Bu sözle, yetkili bir İyi Parti’li yönetici tarafından CHP’li yöneticilerin “kontrollü darbe”, “tiyatro” şeklindeki söylemleri reddedilmiş olunmaktadır. Bu açıklama sebebiyle, zihni bulanıklıkta, 15 Temmuz karşıtlığının kısmen öne çıktığı söylenebilir.
(7) Bilecik’te Valilik tarafından kurulan 15 Temmuz Planlama Komisyonu’nda belediyeyi temsilen bulunan İyi Partili Bilecik Belediye Başkan Yardımcısı Ahmet Gürses, 15 Temmuz Şehitler Parkında yapılacak olan anma töreninin programdan çıkartılmasını istedi. Gürses, hızını alamayarak “ileride hükümet değişirse, orada (15 Temmuz Şehitler Parkı) fotoğraf çektirenler yargılanır” diyerek vatandaşları tehdit etti.
Bu açıklamalar sebebiyle, İyi Parti içinde Gürses ile alakalı bir işlem ve aksi yönde bir açıklama yapıldığını duymadım. Bu hadise sebebiyle, İyi Parti ile FETÖ arasında ilişkilerin mevcut olup olmadığı konusundaki zihni bulanıklığın çok daha arttığı söylenebilir.
(8) 15 Temmuz Darbe Girişimi sonrasında ilan edilen OHAL dönemi uygulamalarının 3 yıl daha uzatılmasını öngören kanun teklifine İYİ Parti’liler karşı çıktı. ABD’de 11 Eylülde İkiz Kulelere yönelik gerçekleştirilen saldırıdan bu yana 20 yıldır OHAL uygulandığı halde, çok daha büyük ve karmaşık bir tehditle mücadele eden Türkiye’de OHAL’in 3 yıl daha uzatılmasına karşı çıkılması zihni bulanıklığın biraz daha kabarmasına sebep oldu.
Harici güçler bu ihanet yapılanmasını desteklemeye ve kullanmaya devam ediyorlar. Her gün bu yapının çözülmesine yönelik işlemler yapılıyor. Bu karanlık yapıyı çökertmeyi amaçlayan bu uygulamalara karşı çıkılması oldukça netamelidir.

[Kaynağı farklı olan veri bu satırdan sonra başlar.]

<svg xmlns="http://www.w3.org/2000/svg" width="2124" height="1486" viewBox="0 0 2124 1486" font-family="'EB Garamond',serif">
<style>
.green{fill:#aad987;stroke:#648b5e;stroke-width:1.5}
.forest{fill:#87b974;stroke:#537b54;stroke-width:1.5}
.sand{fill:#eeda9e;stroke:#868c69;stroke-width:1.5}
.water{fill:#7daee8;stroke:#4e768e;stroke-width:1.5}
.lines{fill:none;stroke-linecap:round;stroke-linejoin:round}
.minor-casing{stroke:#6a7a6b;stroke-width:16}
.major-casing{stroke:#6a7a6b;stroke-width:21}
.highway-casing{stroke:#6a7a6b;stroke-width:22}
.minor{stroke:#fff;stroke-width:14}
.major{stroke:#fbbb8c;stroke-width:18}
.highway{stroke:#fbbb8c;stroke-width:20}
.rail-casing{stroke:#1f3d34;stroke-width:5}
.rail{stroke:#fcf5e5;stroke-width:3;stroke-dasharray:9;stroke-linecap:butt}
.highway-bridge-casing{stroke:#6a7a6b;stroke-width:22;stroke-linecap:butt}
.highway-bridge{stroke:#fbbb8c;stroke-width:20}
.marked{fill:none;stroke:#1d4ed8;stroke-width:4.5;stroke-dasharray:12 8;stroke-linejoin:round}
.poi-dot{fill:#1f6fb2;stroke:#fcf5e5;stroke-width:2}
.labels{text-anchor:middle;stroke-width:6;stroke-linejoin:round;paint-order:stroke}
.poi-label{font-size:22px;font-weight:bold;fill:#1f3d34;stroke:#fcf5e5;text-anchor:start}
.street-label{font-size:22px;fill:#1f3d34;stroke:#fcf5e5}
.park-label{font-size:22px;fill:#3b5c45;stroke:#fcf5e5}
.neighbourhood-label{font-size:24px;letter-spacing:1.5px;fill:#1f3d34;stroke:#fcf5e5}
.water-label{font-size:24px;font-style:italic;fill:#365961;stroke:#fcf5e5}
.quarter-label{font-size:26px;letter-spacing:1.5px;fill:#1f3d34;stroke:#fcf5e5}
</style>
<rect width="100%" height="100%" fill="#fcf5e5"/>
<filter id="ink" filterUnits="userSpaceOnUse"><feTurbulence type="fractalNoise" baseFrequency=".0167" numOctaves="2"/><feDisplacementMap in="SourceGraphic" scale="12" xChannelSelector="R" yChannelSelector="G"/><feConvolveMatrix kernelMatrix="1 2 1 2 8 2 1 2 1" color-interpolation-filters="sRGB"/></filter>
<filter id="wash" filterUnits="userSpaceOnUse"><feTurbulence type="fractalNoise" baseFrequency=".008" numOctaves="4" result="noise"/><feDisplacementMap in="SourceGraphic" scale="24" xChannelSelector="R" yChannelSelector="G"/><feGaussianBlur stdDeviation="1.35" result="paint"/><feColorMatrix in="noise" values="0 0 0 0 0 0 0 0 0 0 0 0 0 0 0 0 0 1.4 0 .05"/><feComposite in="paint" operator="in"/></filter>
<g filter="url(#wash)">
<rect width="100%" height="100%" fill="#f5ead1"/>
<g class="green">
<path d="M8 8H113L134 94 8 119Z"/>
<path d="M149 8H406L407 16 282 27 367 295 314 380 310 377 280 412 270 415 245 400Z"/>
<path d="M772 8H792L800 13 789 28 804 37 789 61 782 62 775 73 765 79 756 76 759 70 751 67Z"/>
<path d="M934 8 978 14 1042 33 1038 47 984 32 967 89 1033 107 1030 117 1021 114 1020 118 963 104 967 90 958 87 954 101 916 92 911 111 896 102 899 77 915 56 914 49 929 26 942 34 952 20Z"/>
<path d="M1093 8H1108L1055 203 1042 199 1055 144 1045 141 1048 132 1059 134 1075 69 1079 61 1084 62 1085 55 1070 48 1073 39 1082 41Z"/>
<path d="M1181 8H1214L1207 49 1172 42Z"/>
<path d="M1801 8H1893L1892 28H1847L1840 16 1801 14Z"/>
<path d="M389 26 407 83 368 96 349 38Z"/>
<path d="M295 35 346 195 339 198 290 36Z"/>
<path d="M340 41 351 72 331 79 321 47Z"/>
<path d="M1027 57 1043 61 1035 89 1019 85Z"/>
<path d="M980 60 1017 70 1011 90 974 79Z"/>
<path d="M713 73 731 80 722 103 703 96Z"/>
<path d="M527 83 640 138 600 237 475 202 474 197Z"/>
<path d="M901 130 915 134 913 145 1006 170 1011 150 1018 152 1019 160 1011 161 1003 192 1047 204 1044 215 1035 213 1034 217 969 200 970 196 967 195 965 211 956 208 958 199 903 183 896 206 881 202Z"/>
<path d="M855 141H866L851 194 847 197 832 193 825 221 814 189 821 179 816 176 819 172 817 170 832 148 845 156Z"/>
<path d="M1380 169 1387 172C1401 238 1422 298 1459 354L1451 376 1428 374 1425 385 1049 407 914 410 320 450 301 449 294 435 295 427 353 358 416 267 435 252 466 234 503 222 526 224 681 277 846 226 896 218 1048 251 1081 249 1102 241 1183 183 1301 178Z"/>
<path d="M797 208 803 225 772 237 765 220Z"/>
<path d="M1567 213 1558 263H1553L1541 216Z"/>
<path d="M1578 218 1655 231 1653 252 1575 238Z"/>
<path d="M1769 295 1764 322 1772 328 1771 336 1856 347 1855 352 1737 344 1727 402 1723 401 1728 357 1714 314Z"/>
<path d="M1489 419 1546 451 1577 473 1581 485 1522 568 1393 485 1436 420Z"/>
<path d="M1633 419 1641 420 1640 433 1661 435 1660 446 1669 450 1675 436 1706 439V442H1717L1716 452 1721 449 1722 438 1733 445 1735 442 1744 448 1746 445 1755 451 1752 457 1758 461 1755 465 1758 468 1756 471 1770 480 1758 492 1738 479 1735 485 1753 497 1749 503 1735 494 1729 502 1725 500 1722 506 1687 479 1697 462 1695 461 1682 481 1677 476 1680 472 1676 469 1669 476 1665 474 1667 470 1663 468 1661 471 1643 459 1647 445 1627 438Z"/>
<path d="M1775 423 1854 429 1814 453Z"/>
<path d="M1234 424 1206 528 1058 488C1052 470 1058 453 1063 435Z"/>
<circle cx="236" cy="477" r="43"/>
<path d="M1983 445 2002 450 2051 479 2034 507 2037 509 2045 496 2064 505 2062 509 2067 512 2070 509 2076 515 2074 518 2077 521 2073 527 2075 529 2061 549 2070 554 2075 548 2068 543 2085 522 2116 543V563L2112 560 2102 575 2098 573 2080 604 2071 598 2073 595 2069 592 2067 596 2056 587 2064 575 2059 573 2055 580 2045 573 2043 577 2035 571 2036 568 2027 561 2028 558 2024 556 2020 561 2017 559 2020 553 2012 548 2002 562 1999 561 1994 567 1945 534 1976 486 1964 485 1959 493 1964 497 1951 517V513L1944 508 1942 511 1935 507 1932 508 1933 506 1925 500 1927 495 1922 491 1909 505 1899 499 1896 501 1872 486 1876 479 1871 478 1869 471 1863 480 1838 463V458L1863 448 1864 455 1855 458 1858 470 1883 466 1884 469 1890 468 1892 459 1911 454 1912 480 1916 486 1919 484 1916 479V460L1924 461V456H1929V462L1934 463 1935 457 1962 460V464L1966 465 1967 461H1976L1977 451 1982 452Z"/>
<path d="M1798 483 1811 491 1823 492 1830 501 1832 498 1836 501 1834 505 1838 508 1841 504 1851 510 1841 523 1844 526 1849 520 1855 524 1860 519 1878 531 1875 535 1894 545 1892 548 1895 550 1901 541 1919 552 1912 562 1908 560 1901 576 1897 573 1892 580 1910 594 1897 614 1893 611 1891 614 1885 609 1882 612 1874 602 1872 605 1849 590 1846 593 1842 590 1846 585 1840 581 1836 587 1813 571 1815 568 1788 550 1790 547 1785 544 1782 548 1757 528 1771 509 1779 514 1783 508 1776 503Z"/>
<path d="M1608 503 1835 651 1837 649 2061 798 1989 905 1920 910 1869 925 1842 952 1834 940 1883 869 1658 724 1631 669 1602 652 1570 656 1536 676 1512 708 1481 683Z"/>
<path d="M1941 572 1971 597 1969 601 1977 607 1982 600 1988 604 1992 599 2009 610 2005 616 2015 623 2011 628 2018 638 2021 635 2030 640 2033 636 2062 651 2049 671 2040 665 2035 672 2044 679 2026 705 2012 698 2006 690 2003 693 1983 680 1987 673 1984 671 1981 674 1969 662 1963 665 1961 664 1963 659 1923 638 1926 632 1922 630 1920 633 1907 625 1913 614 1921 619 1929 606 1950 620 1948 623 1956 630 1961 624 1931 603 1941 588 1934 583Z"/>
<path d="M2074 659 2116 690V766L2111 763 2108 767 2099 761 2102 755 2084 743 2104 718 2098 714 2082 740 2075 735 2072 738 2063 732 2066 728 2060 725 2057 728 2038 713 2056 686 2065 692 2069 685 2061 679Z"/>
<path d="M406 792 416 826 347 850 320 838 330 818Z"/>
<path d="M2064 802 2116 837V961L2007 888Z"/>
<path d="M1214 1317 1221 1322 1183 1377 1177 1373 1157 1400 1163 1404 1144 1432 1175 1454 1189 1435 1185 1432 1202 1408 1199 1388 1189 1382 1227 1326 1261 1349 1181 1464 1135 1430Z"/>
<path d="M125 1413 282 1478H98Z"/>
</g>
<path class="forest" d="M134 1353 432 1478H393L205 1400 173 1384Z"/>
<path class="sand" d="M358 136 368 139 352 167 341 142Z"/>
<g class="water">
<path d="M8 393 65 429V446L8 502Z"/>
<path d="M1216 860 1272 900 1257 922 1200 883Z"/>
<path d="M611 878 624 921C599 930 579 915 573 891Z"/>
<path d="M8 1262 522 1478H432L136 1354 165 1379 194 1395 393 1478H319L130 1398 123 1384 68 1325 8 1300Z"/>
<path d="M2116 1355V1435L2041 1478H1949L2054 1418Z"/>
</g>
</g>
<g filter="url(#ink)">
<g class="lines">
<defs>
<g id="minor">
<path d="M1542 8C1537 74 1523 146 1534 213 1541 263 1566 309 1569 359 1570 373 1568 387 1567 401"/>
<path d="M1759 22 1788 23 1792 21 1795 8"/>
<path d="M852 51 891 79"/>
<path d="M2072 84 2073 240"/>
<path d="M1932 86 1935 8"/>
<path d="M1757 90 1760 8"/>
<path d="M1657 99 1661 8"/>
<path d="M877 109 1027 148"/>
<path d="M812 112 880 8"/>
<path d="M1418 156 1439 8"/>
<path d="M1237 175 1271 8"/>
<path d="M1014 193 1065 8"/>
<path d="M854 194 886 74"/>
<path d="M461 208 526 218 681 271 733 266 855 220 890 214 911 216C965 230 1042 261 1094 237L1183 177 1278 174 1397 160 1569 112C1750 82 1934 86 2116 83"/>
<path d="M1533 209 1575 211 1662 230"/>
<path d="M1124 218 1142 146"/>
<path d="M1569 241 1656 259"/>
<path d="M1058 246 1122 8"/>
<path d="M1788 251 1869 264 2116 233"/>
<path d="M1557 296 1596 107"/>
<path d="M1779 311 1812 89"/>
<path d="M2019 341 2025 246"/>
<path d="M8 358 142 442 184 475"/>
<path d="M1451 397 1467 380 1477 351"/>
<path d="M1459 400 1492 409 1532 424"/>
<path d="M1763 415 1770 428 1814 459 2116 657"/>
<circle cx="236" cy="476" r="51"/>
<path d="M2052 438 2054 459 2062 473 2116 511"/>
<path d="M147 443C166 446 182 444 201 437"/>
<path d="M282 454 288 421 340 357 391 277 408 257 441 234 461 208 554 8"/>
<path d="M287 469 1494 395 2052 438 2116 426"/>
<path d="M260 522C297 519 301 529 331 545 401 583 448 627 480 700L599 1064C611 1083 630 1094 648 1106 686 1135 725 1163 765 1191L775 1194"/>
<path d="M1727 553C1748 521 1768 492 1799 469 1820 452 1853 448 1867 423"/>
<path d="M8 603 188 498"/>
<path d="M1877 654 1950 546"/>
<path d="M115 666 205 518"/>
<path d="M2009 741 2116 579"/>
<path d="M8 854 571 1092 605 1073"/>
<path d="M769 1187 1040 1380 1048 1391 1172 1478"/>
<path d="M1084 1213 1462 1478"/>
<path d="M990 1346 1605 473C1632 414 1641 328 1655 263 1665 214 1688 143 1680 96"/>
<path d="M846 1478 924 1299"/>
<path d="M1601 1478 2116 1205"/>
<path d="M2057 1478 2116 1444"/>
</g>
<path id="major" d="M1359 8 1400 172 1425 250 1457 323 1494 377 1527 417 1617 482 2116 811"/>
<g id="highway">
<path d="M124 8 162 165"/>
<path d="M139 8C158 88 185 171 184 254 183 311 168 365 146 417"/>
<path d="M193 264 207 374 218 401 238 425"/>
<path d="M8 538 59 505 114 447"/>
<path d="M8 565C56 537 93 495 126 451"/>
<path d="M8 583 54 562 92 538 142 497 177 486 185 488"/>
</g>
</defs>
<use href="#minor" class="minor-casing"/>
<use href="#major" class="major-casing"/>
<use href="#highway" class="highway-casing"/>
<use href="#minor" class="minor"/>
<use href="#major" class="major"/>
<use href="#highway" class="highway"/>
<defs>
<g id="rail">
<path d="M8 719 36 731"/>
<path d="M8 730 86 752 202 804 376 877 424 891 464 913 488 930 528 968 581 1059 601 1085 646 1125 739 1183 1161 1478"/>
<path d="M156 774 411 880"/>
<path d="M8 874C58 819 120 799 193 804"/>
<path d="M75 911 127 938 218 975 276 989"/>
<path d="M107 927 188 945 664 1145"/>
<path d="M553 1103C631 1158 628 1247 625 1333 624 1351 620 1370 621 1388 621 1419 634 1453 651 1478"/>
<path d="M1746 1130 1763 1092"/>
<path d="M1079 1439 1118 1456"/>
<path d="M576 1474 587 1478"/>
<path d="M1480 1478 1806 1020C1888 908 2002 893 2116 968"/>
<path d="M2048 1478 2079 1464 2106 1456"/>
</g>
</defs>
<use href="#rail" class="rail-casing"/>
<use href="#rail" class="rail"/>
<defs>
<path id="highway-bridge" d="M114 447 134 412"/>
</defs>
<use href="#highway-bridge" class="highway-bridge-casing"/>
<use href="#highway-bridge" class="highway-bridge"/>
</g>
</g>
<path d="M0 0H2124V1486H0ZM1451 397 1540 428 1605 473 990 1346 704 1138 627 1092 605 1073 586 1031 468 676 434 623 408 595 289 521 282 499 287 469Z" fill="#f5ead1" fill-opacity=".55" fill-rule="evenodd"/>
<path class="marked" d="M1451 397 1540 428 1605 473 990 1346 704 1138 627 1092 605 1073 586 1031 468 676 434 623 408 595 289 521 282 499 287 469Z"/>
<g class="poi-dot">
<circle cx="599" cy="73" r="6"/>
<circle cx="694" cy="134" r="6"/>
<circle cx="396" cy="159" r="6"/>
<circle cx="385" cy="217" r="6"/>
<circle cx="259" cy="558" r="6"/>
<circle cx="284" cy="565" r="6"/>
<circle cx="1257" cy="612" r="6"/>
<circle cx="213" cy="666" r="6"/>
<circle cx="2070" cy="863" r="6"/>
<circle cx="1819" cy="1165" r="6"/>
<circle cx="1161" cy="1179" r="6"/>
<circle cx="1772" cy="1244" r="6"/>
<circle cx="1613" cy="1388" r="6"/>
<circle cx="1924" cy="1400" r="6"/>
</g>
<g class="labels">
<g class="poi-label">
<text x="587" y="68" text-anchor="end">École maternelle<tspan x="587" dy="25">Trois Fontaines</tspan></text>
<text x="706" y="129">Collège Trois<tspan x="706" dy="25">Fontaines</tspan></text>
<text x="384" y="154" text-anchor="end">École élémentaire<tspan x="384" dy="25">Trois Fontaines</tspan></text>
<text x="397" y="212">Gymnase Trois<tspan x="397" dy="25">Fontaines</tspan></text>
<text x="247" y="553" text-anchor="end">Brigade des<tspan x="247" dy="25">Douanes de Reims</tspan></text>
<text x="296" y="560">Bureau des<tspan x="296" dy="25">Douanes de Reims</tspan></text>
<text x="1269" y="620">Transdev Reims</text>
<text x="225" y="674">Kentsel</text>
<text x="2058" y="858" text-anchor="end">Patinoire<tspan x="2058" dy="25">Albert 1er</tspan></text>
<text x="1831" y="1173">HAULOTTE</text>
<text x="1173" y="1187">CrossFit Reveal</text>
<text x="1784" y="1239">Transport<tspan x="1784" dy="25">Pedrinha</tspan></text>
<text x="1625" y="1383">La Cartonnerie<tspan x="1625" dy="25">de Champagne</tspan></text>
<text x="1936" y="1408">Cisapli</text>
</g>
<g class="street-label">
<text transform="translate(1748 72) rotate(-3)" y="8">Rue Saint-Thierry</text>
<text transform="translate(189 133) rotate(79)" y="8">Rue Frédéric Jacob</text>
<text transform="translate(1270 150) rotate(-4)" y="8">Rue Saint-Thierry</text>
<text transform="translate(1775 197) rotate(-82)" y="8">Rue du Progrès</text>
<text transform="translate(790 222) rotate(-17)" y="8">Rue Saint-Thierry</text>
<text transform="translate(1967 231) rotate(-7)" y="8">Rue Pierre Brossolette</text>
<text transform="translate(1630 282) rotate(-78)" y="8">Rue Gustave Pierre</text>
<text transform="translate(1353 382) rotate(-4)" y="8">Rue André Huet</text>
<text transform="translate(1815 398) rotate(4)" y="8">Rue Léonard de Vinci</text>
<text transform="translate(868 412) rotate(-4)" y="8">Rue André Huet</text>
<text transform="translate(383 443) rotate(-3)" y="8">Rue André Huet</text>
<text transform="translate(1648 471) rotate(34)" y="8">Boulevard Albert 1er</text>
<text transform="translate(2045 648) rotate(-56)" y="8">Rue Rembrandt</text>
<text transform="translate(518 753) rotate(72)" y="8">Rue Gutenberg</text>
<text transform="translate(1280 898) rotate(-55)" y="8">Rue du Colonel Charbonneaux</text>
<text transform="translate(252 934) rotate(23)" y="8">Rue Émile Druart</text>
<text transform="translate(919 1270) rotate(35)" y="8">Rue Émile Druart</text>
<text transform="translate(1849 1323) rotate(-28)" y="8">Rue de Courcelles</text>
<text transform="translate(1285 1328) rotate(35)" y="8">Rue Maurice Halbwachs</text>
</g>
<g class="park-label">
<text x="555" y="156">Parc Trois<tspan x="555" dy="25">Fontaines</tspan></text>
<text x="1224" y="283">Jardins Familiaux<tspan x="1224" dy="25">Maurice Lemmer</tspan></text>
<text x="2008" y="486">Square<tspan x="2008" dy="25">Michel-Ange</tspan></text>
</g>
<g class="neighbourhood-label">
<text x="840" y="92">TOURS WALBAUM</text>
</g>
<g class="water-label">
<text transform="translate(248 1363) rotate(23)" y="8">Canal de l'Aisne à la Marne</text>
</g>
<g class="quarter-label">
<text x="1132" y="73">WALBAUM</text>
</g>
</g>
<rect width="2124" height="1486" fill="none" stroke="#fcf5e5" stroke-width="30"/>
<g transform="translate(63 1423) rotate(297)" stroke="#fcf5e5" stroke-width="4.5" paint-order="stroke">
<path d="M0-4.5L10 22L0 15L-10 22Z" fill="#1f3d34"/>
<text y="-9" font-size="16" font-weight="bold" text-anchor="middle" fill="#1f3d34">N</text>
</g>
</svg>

ABD’de son 20 yıldır her türlü seçimlerin OHAL dönemlerinde yapılıyor olması, İyi Partililerin “Türkiye’de kaç seçim daha antidemokratik bir ortamda yapılacaktır?” sorusunu anlamsızlaştırıyor.
(9) İyi Parti Bursa İl Teşkilatında yönetici konumunda olan Levent Özeren, 15 Temmuz ihanet kalkışması sonrası dönemde Fetö’cü yapı lehine çok sayıda Twitt atıyor. Bunlardan bazıları: “Polise iş düşüyor. Sağduyulu olup askere karşı gelmemeli. Tek dileğimiz kansız olması” (15 Temmuz gecesi). Özeren, Cumhurbaşkanının halkımızı hain darbe girişimine karşı sokağa çağırması konusunda, FETÖ ihanet örgütü liderinin kullandığı “Uzun” kelimesini kullanarak şu Twitti attı: #SakınSokağaÇıkma etiketiyle “’Uzun’ kışkırtıyor. Kan dökülsün istiyor”. Diğer bazı Twittler: “Bu ne yahu… Bu saatte camilerde sela veriliyor, tekbir getiriliyor”. 15 Temmuzdan kısa süre önce attığı darbe girişiminin sinyalini verdiği Twitt: “TSK sandığınız kadar pasif değil!”.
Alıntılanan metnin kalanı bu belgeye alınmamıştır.